Chronological life span
Starvation is used to study an important aspect of aging - chronological life span (CLS). In principle, starvation for any one of the 20 amino acids, which presumably results in the accumulation of the cognate uncharged tRNA(s), Gcn2p activation and inhibition of translation initiation, might be expected to elicit the same stress response and to have the same effect on CLS. However, in carefully designed experiments in S. cerevisiae that avoid toxic amino acid biosynthetic intermediates and satisfy any secondary auxotrophic requirements, we find that amino acid starvation CLS is more complex and far more interesting. Rather than starvation for each amino acid having ~ the same effect on CLS, we find that amino acid starvation CLS is amino acid-specific, varying across a > 1,000´ range. Thus, there are amino acid-specific starvation CLS responses that are likely relevant to other stresses and, as with general control, are likely evolutionarily conserved.

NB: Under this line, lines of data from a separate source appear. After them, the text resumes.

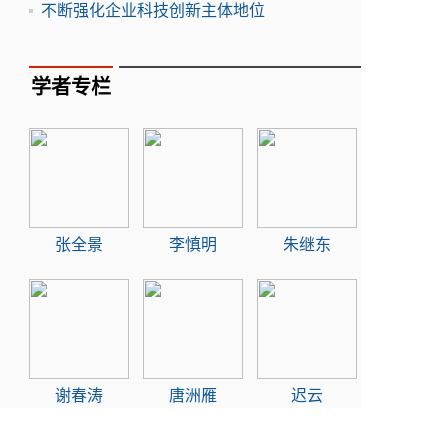
不断强化企业科技创新主体地位
学者专栏
张全景
李慎明
朱继东
谢春涛
唐洲雁
迟云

Quantitative genetics in S. cerevisiae
S. cerevisiae is a model eukaryote, an excellent model for quantitative genetics and an emerging opportunistic pathogen. In addition to some population genetics, the pathogenesis aspect of this area of this research is two-fold – analysis of the quantitative traits of growth/survival in serum (originally, growth/survival in mice) and high temperature growth in vitro. The non-pathogenesis aspect of this area of research looks at a variety of seemingly unrelated quantitative traits, such as high temperature growth, mitochondrial genome maintenance, sporulation, cycloheximide resistance, etc.

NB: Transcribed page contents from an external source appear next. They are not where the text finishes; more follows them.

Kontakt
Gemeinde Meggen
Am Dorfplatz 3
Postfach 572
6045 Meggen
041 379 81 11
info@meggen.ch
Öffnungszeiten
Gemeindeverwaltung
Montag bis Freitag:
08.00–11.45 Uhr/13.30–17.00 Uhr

One key to our analysis of quantitative traits is that we are oligonucleotide tagging all of the segregants, which greatly reduces labor costs and facilitates phenotyping. In combination with genotyping all of the segregants, this will create the quantitative genetic analog of the S. cerevisiae deletion collection, which will greatly facilitate quantitative genetic analysis. We have genotyped and oligonucleotide tagged 480 segregants of EM93 and > 600 segregants of YJM145/S288c. We are currently genotyping > 600 tagged segregants of RM11/S288c. We will genotype and tag > 600 segregants of YJM145/RM11. Tagging these segregants allows us to phenotype in parallel, which greatly cuts phenotyping costs and improves phenotyping data quality. Genotyping these segregants allows us to move from association mapping to the much more effective QTL mapping. The combination of genotyping and tagging such large numbers of segregants and adding oligonucleotide tags to each of these segregants dramatically improves our ability to map QTLs and then identify the relevant QTGs.